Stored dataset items
= Beginning of Section =

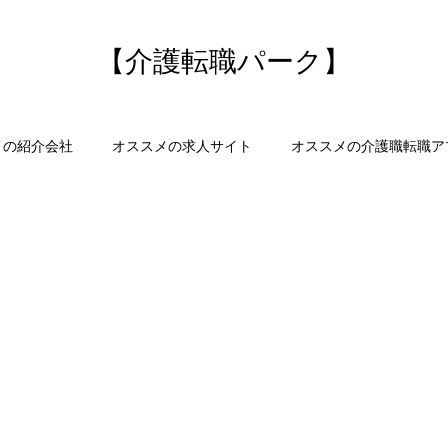
【介護転職パーク】
メの紹介会社
オススメの求人サイト
オススメの介護職転職ア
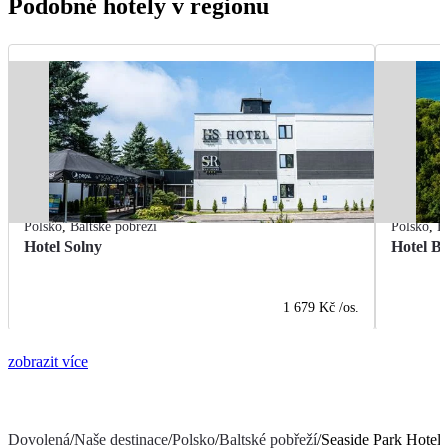
Podobné hotely v regionu
Polsko
,
Baltské pobřeží
Polsko
,
B
Hotel Solny
Hotel B
1 679 Kč
/os.
zobrazit více
Dovolená
/
Naše destinace
/
Polsko
/
Baltské pobřeží
/
Seaside Park Hotel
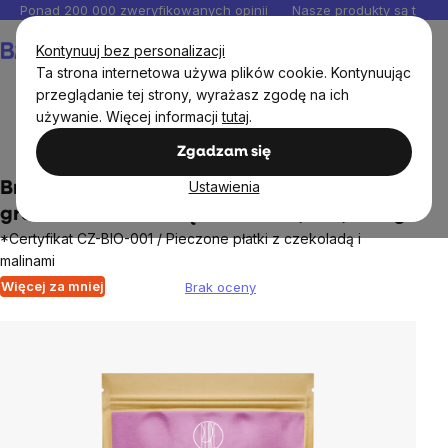
Przejść
Ponad 200 000 zweryfikowanych opinii
Nasze produkty są testo
do
Koszyk
Kontynuuj bez personalizacji
treści
Ta strona internetowa używa plików cookie. Kontynuując
przeglądanie tej strony, wyrażasz zgodę na ich
używanie. Więcej informacji
tutaj
.
Artykuły spożywcze
Zdrowe śniadanie
Granola
Zgadzam się
Ustawienia
BrainMax Pure® Choco Raspberry Granola,
granola z czekoladą i malinami, BIO, 400 g
*Certyfikat CZ-BIO-001 / Pieczone płatki z czekoladą i
malinami
Więcej za mniej
Brak oceny
Średnia
ocena
produktu
wynosi
0,0
na
5
gwiazdek.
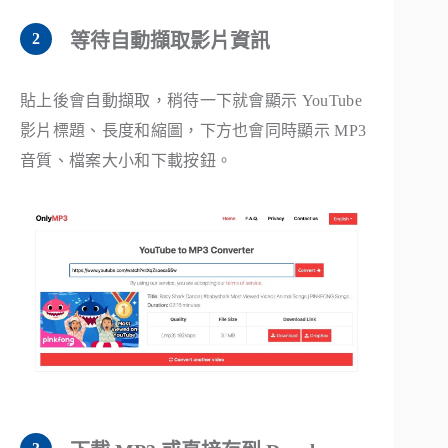
等待自動擷取影片資訊
貼上後會自動擷取，稍待一下就會顯示 YouTube
影片標題、長度和縮圖，下方也會同時顯示 MP3
音質、檔案大小和下載按鈕。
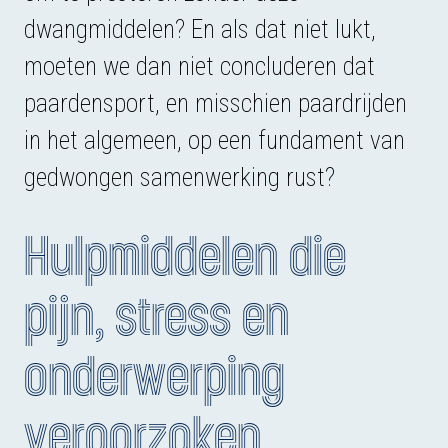
dwangmiddelen? En als dat niet lukt,
moeten we dan niet concluderen dat
paardensport, en misschien paardrijden
in het algemeen, op een fundament van
gedwongen samenwerking rust?
Hulpmiddelen die
pijn, stress en
onderwerping
veroorzaken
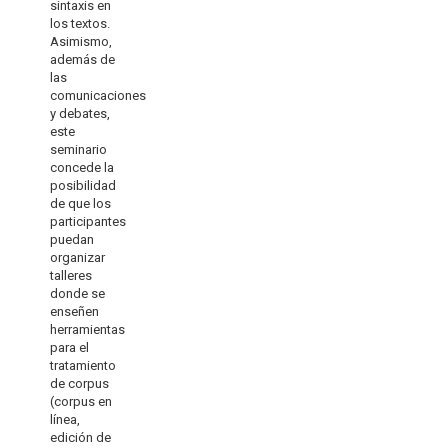
sintaxis en
los textos.
Asimismo,
además de
las
comunicaciones
y debates,
este
seminario
concede la
posibilidad
de que los
participantes
puedan
organizar
talleres
donde se
enseñen
herramientas
para el
tratamiento
de corpus
(corpus en
línea,
edición de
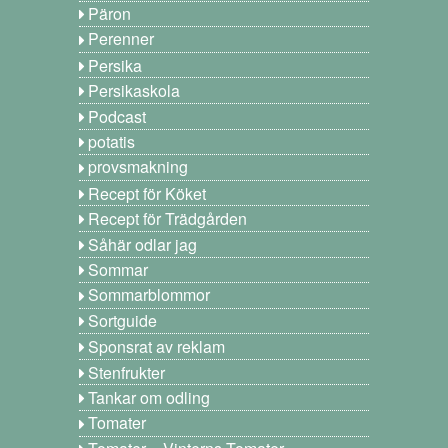
Päron
Perenner
Persika
Persikaskola
Podcast
potatis
provsmakning
Recept för Köket
Recept för Trädgården
Såhär odlar jag
Sommar
Sommarblommor
Sortguide
Sponsrat av reklam
Stenfrukter
Tankar om odling
Tomater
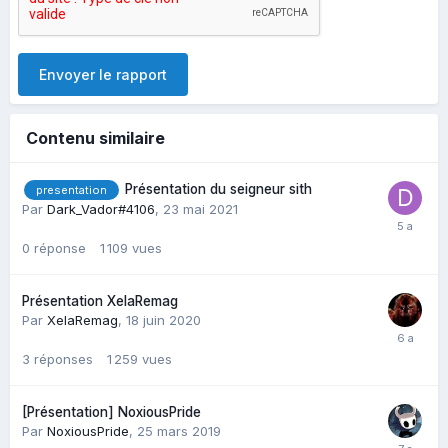
Envoyer le rapport
Contenu similaire
Présentation du seigneur sith
presentation
Par
Dark_Vador#4106
,
23 mai 2021
0
réponse
1 109
vues
Présentation XelaRemag
Par
XelaRemag
,
18 juin 2020
3
réponses
1 259
vues
[Présentation] NoxiousPride
Par
NoxiousPride
,
25 mars 2019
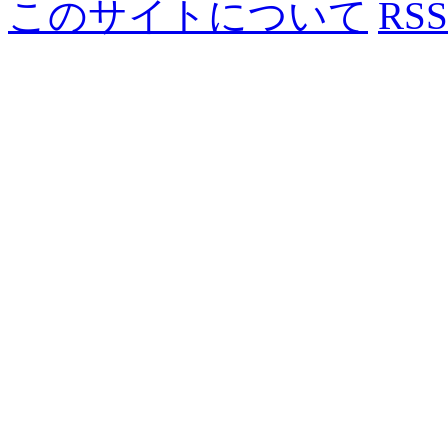
このサイトについて
RSS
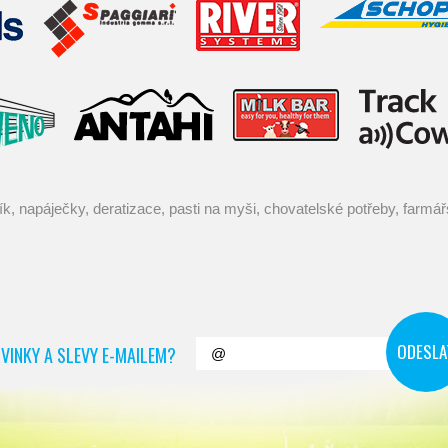
VINKY A SLEVY E-MAILEM?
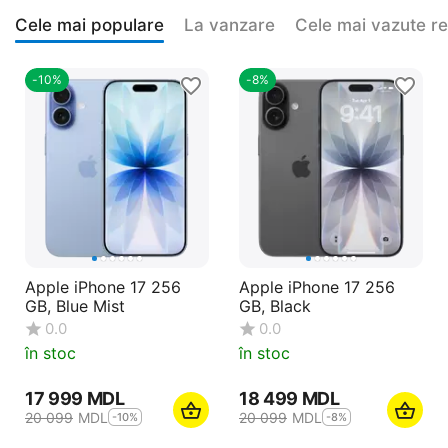
Cele mai populare
La vanzare
Cele mai vazute r
-10%
-8%
Apple iPhone 17 256
Apple iPhone 17 256
GB, Blue Mist
GB, Black
0.0
0.0
în stoc
în stoc
17 999
MDL
18 499
MDL
20 099
MDL
20 099
MDL
-10%
-8%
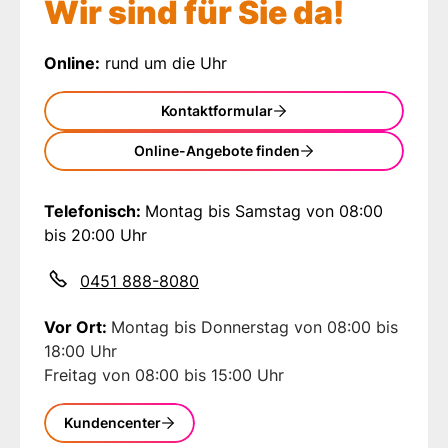
Wir sind für Sie da!
Online:
rund um die Uhr
Kontaktformular
Online-Angebote finden
Telefonisch:
Montag bis Samstag von 08:00
bis 20:00 Uhr
0451 888-8080
Vor Ort:
Montag bis Donnerstag von 08:00 bis
18:00 Uhr
Freitag von 08:00 bis 15:00 Uhr
Kundencenter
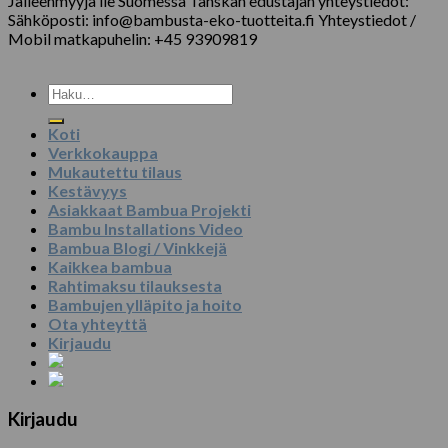
Jälleenmyyjä lle Suomessa Tanskan edustajan yhteystiedot:
Sähköposti: info@bambusta-eko-tuotteita.fi Yhteystiedot /
Mobil matkapuhelin: +45 93909819
Etsi:
Koti
Verkkokauppa
Mukautettu tilaus
Kestävyys
Asiakkaat Bambua Projekti
Bambu Installations Video
Bambua Blogi / Vinkkejä
Kaikkea bambua
Rahtimaksu tilauksesta
Bambujen ylläpito ja hoito
Ota yhteyttä
Kirjaudu
Kirjaudu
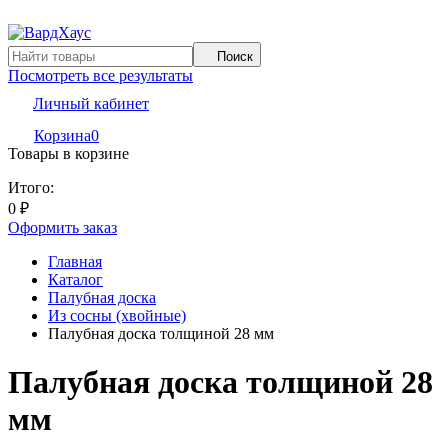
Поиск
Посмотреть все результаты
Личный кабинет
Корзина
0
Товары в корзине
Итого:
0
₽
Оформить заказ
Главная
Каталог
Палубная доска
Из сосны (хвойные)
Палубная доска толщиной 28 мм
Палубная доска толщиной 28
мм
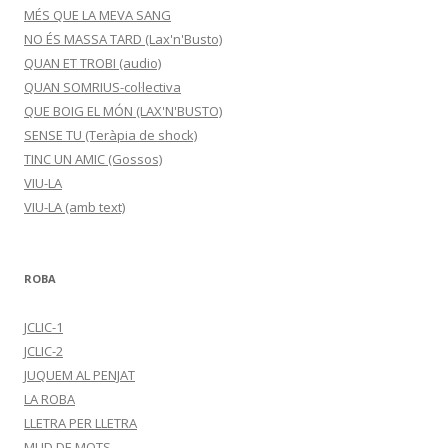
MÉS QUE LA MEVA SANG
NO ÉS MASSA TARD (Lax'n'Busto)
QUAN ET TROBI (audio)
QUAN SOMRIUS-col·lectiva
QUE BOIG EL MÓN (LAX'N'BUSTO)
SENSE TU (Teràpia de shock)
TINC UN AMIC (Gossos)
VIU-LA
VIU-LA (amb text)
ROBA
JCLIC-1
JCLIC-2
JUQUEM AL PENJAT
LA ROBA
LLETRA PER LLETRA
MUD DE MOTS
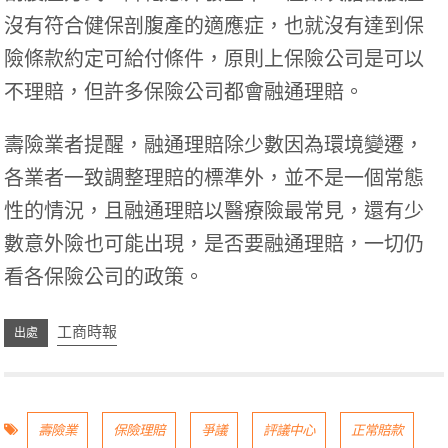
沒有符合健保剖腹產的適應症，也就沒有達到保
險條款約定可給付條件，原則上保險公司是可以
不理賠，但許多保險公司都會融通理賠。
壽險業者提醒，融通理賠除少數因為環境變遷，
各業者一致調整理賠的標準外，並不是一個常態
性的情況，且融通理賠以醫療險最常見，還有少
數意外險也可能出現，是否要融通理賠，一切仍
看各保險公司的政策。
工商時報
壽險業
保險理賠
爭議
評議中心
正常賠款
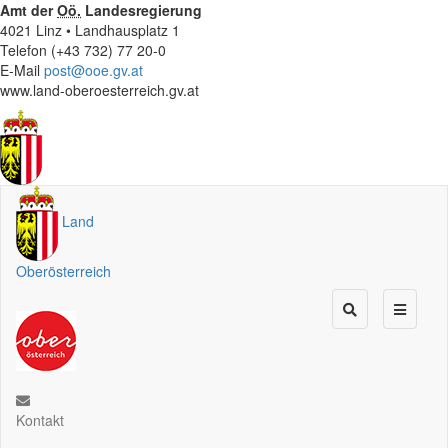
Amt der
Oö.
Landesregierung
4021 Linz • Landhausplatz 1
Telefon (+43 732) 77 20-0
E-Mail
post@ooe.gv.at
www.land-oberoesterreich.gv.at
Land
Oberösterreich
Kontakt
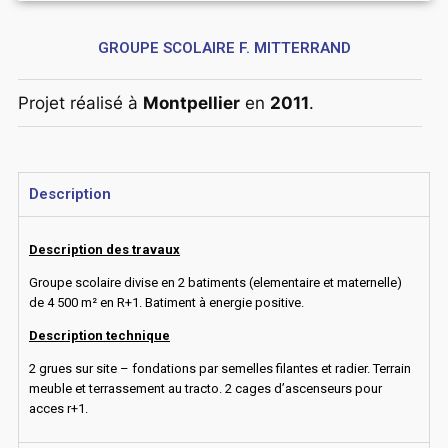
GROUPE SCOLAIRE F. MITTERRAND
Projet réalisé à
Montpellier
en
2011
.
Description
Description des travaux
Groupe scolaire divise en 2 batiments (elementaire et maternelle)
de 4 500 m² en R+1. Batiment à energie positive.
Description technique
2 grues sur site – fondations par semelles filantes et radier. Terrain
meuble et terrassement au tracto. 2 cages d’ascenseurs pour
acces r+1.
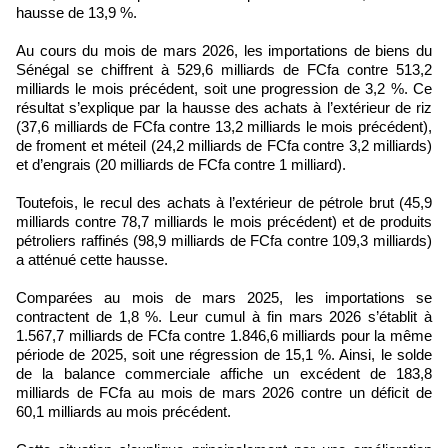
hausse de 13,9 %.
Au cours du mois de mars 2026, les importations de biens du
Sénégal se chiffrent à 529,6 milliards de FCfa contre 513,2
milliards le mois précédent, soit une progression de 3,2 %. Ce
résultat s’explique par la hausse des achats à l’extérieur de riz
(37,6 milliards de FCfa contre 13,2 milliards le mois précédent),
de froment et méteil (24,2 milliards de FCfa contre 3,2 milliards)
et d’engrais (20 milliards de FCfa contre 1 milliard).
Toutefois, le recul des achats à l’extérieur de pétrole brut (45,9
milliards contre 78,7 milliards le mois précédent) et de produits
pétroliers raffinés (98,9 milliards de FCfa contre 109,3 milliards)
a atténué cette hausse.
Comparées au mois de mars 2025, les importations se
contractent de 1,8 %. Leur cumul à fin mars 2026 s’établit à
1.567,7 milliards de FCfa contre 1.846,6 milliards pour la même
période de 2025, soit une régression de 15,1 %. Ainsi, le solde
de la balance commerciale affiche un excédent de 183,8
milliards de FCfa au mois de mars 2026 contre un déficit de
60,1 milliards au mois précédent.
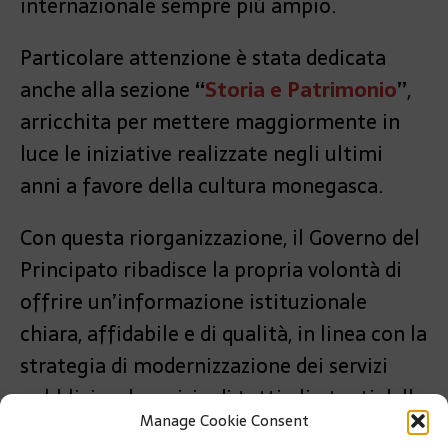
internazionale sempre più ampio.
Particolare attenzione è stata dedicata
anche alla sezione
“
Storia e Patrimonio
”
,
arricchita per mettere maggiormente in
luce le iniziative realizzate negli ultimi
anni a favore della cultura monegasca.
Con questa riorganizzazione, il Governo del
Principato ribadisce la propria volontà di
offrire un’informazione istituzionale
chiara, affidabile e di qualità, in linea con la
strategia di modernizzazione dei servizi
pubblici e al servizio di tutti gli utenti della
Manage Cookie Consent
Principato.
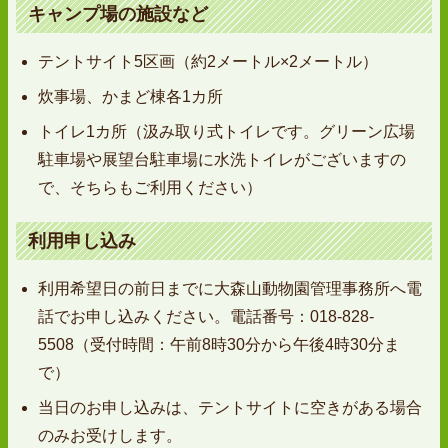
キャンプ場の施設など
テントサイト5区画（約2メートル×2メートル）
炊事場、かまど棟各1カ所
トイレ1カ所（汲み取り式トイレです。グリーン広場
駐車場や展望台駐車場に水洗トイレがございますの
で、そちらもご利用ください）
利用申し込み
利用希望日の前日までに大森山動物園管理事務所へ電
話でお申し込みください。電話番号：018-828-
5508（受付時間：午前8時30分から午後4時30分ま
で）
当日のお申し込みは、テントサイトに空きがある場合
のみお受けします。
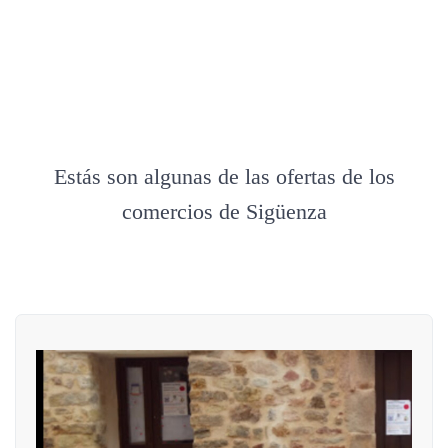
Estás son algunas de las ofertas de los
comercios de Sigüenza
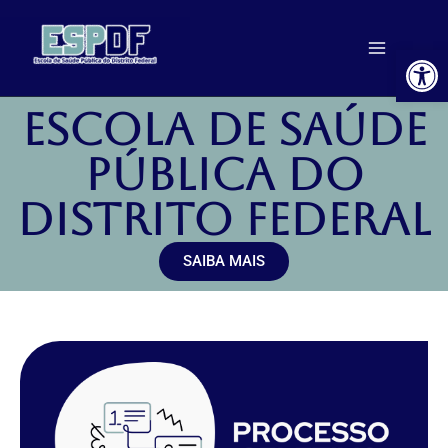
Ir
para
Ab
o
conteúdo
Escola de Saúde
Pública DO
DISTRITO FEDERAL
SAIBA MAIS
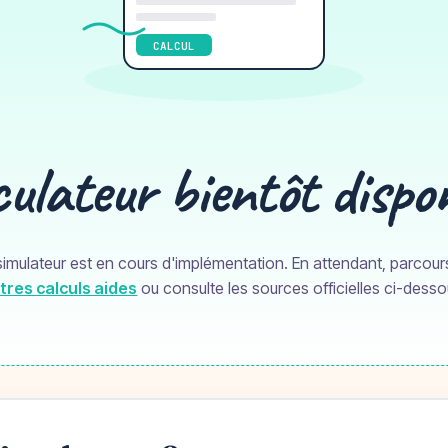
CALCUL
ulateur bientôt dispo
imulateur est en cours d'implémentation. En attendant, parcour
tres calculs aides
ou consulte les sources officielles ci-desso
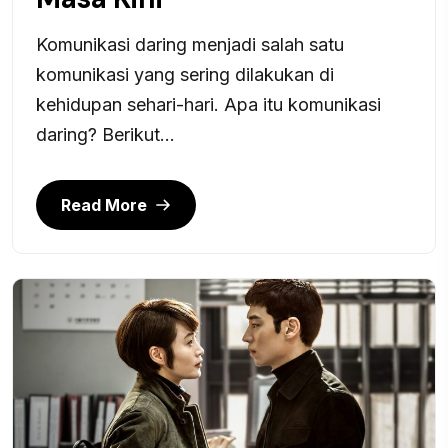
Komunikasi daring menjadi salah satu
komunikasi yang sering dilakukan di
kehidupan sehari-hari. Apa itu komunikasi
daring? Berikut...
Read More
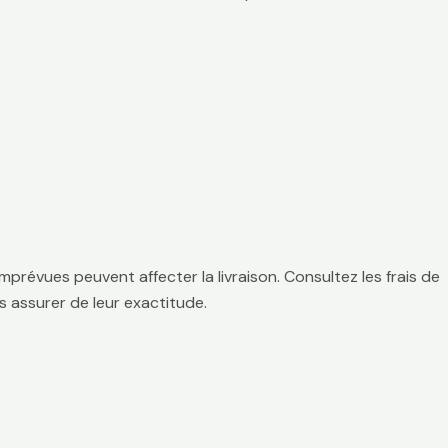
mprévues peuvent affecter la livraison. Consultez les frais de
 assurer de leur exactitude.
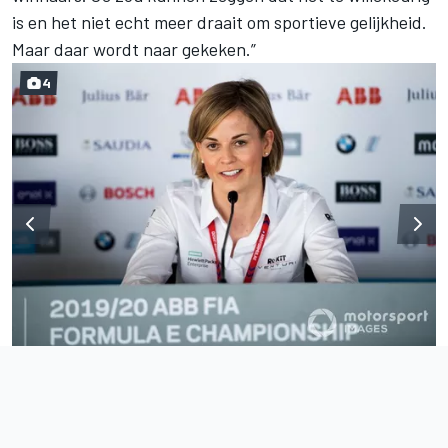
is en het niet echt meer draait om sportieve gelijkheid.
Maar daar wordt naar gekeken.”
4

= End of Section =

## Work item
Identify the lines above with the word "extérieur". Copy them.

## Solution
résultat s’explique par la hausse des achats à l’extérieur de riz
Toutefois, le recul des achats à l’extérieur de pétrole brut (45,9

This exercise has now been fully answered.